**TEXT EXCERPT**
──────────

ML models & runtime inference
Alcoves ships four AI pipelines — face detection and recognition, COCO object detection, AudioSet audio-event tagging, and whisper.cpp speech transcription — all running locally on CPU with no cloud inference calls and no GPU dependency. This page explains how the engine works: how models reach disk, how they are loaded into memory, and how they turn raw media into structured metadata in the database.
Design principles
Section titled “Design principles”CPU-only, no GPU. ONNX-based models (face, object, audio) run through ONNX Runtime via Go bindings. Speech transcription is handled by the whisper-cli binary from whisper.cpp. There is no CUDA, no TensorRT, and no remote inference API.
Nothing leaves the instance. Inference is entirely local. The only outbound network traffic the inference subsystem makes is downloading model weights on first use, from a configurable mirror. Your media is never sent to a third party.
Models are not bundled in the Docker image. The image ships the ONNX Runtime shared library and the whisper-cli binary, but no model weights. Weights are fetched on demand and cached to disk. This keeps the image small and lets operators swap models without rebuilding.
All inference is async. No ML runs inside an HTTP request handler. API handlers enqueue jobs; worker processes (running when ALCOVES_MODE=all or ALCOVES_MODE=worker) pick up jobs, lazily download any missing models, run inference, and write results back to Postgres. The frontend polls the file’s status columns for live progress.
Preprocessing is baked into the graph where possible. Audio models embed the mel-spectrogram transform inside the ONNX graph, so workers feed raw mono PCM without implementing an FFT pipeline in Go. Image preprocessing (resize and normalize) is done in Go with libvips.
Model catalog
Section titled “Model catalog”Face detection — SCRFD det_10g.onnx
Section titled “Face detection — SCRFD det_10g.onnx”Detects faces at strides 8/16/32, producing bounding boxes, five landmarks, and a confidence score per detection. Preprocessing resizes the longest side to 640 px, pads the remainder with black, and normalizes pixel values to (px - 127.5) / 128.0. Non-maximum suppression runs at IoU 0.4.

──────────

**Collection entries**
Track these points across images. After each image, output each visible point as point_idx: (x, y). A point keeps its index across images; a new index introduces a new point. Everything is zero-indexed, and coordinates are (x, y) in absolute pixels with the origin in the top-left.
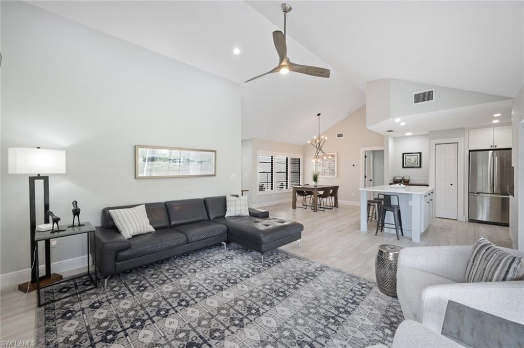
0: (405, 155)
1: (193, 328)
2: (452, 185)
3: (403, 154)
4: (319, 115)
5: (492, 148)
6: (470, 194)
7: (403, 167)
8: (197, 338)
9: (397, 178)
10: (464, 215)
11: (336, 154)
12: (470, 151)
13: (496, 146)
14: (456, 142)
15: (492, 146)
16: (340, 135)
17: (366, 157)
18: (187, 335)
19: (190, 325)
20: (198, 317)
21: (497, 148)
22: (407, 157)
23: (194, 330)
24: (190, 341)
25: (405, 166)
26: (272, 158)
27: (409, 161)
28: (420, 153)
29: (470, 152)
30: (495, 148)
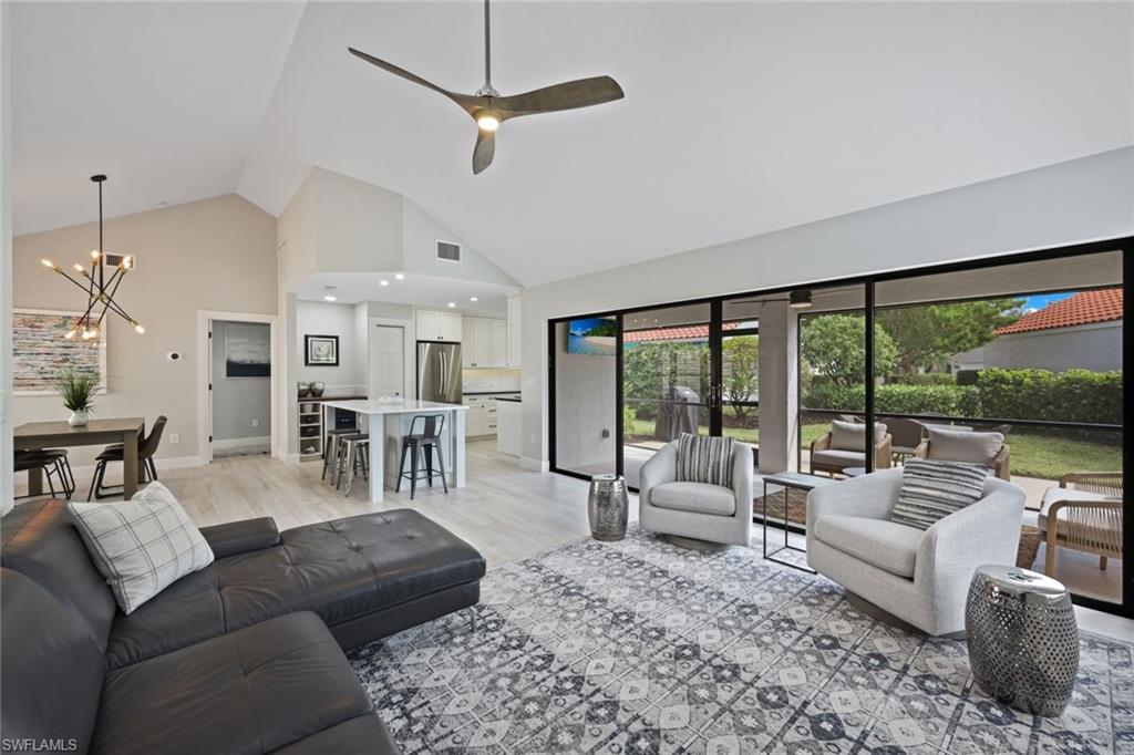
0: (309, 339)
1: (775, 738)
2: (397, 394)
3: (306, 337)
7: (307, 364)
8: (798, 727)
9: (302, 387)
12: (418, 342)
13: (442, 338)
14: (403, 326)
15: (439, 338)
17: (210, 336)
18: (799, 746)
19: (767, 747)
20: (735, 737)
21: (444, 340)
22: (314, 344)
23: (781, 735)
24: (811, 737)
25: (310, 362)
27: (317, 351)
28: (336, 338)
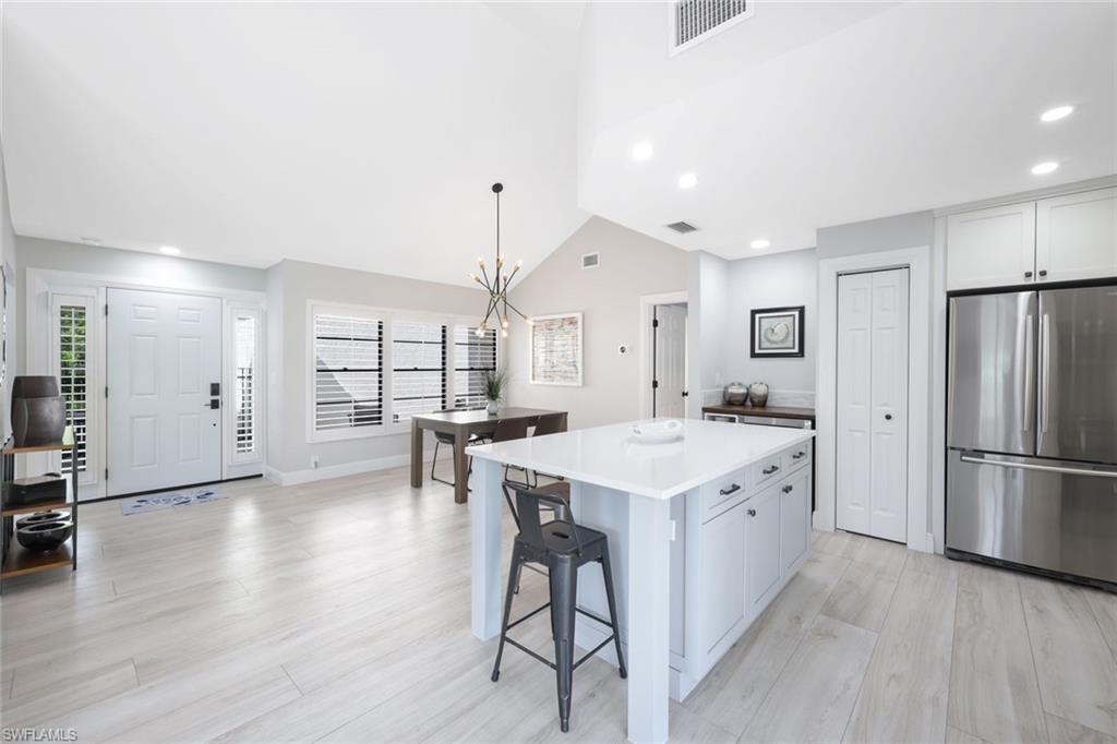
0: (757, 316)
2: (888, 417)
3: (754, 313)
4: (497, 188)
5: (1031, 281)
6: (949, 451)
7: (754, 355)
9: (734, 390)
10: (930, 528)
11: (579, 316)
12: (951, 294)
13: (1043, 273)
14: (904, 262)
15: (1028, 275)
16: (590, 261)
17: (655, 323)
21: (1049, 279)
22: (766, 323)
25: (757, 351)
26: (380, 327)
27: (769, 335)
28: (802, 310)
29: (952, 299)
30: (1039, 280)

──────────

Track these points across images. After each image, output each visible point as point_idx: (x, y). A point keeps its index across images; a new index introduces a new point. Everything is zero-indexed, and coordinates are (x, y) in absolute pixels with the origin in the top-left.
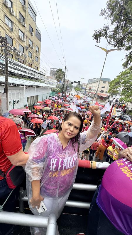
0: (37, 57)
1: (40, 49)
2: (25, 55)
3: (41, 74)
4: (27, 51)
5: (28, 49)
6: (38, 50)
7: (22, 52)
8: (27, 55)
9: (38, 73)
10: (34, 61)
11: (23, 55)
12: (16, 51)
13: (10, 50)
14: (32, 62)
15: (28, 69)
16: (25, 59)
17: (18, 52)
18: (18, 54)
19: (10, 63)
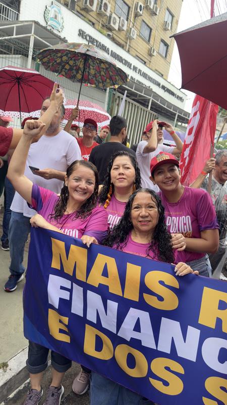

──────────

**WHAT TO DO**
A. Translate this sentence from the page on ML models and runtime inference into Spanish: "Weights are fetched on demand and cached to disk."
B. Write the next part of the page on ML models and runtime inference, picking up after its final sentence.

**TASK-BY-TASK OUTPUTS**
A. Los pesos se descargan bajo demanda y se almacenan en caché en el disco.

B.
| Property | Value |
|---|---|
| File | det_10g.onnx |
| Disk size | ~17 MB |
| Task queue type | face:detect |
Face recognition — ArcFace w600k_r50.onnx
Section titled “Face recognition — ArcFace w600k_r50.onnx”Produces a 512-dimensional L2-normalized embedding for each detected face crop. Embeddings are stored as vector(512) in Postgres (pgvector) and clustered into named People via HNSW cosine nearest-neighbor search. Tensor names are probed at load time across nine known input/output name combinations — this lets the same Go code work with ArcFace weights from multiple sources.
| Property | Value |
|---|---|
| File | w600k_r50.onnx |
| Disk size | ~167 MB |
| Task queue type | face:detect (same job as detection) |
Object detection — YOLO26x yolo26x_fp16.onnx
Section titled “Object detection — YOLO26x yolo26x_fp16.onnx”Labels files with COCO-80 object classes (person, car, dog, and so on). The model is NMS-free — it returns 300 already-deduplicated proposals — so no post-processing NMS runs in Go. Preprocessing resizes directly to 640×640 and normalizes to [0, 1].
| Property | Value |
|---|---|
| File | yolo26x_fp16.onnx |
| Disk size | ~107 MB |
| Labels | COCO-80 |
| Task queue type | object:detect |
Audio-event detection — selectable registry
Section titled “Audio-event detection — selectable registry”Classifies audio into 527 AudioSet event classes (music, speech, dog bark, machinery, and so on). Each model in the registry bundles the mel-spectrogram transform inside the ONNX graph so the worker only feeds raw mono PCM. The active model is selectable from the admin panel at runtime.
The registry catalogues several models, but a model is only selectable once its ONNX weights are mirrored to the model bucket. Entries whose weights are not yet published carry Available: false in audiodetection.Registry: the admin API rejects selecting them, the picker renders them disabled, and LookupSpec falls back to the default for any stored-but-unavailable selection — so a stale setting can never make the worker 404 on a missing file. Flip Available to true in the same change that uploads the artifact.
| ID | Disk | mAP | Status | Notes |
|---|---|---|---|---|
efficientat_mn04 | 5 MB | 0.432 | Planned | Smallest; fast on constrained hardware |
efficientat_mn10 (default) | 20 MB | 0.471 | Available | Best balance of size and accuracy |
efficientat_mn40 | 280 MB | 0.487 | Planned | Higher accuracy, larger footprint |
ced_tiny | 22 MB | 0.481 | Planned | Good accuracy-to-size ratio |
ced_small | 85 MB | 0.496 | Planned | |
ced_base | 330 MB | 0.500 | Planned | Highest mAP in the registry |
pann_cnn14 (legacy) | 313 MB | 0.431 | Available | Kept for rollback; not recommended for new installs |
| Property | Value |
|---|---|
| Task queue type | file:audio-detect |
| Labels | AudioSet 527-class |
Speech transcription — whisper.cpp GGML models
Section titled “Speech transcription — whisper.cpp GGML models”Produces timestamped transcripts (transcript_text and transcript_vtt) from speech in video and audio files. The active model and language are selectable from the admin panel. Silero VAD (voice activity detection) runs alongside every transcription job to suppress repetition-loop hallucinations on non-speech audio — it is enabled by default.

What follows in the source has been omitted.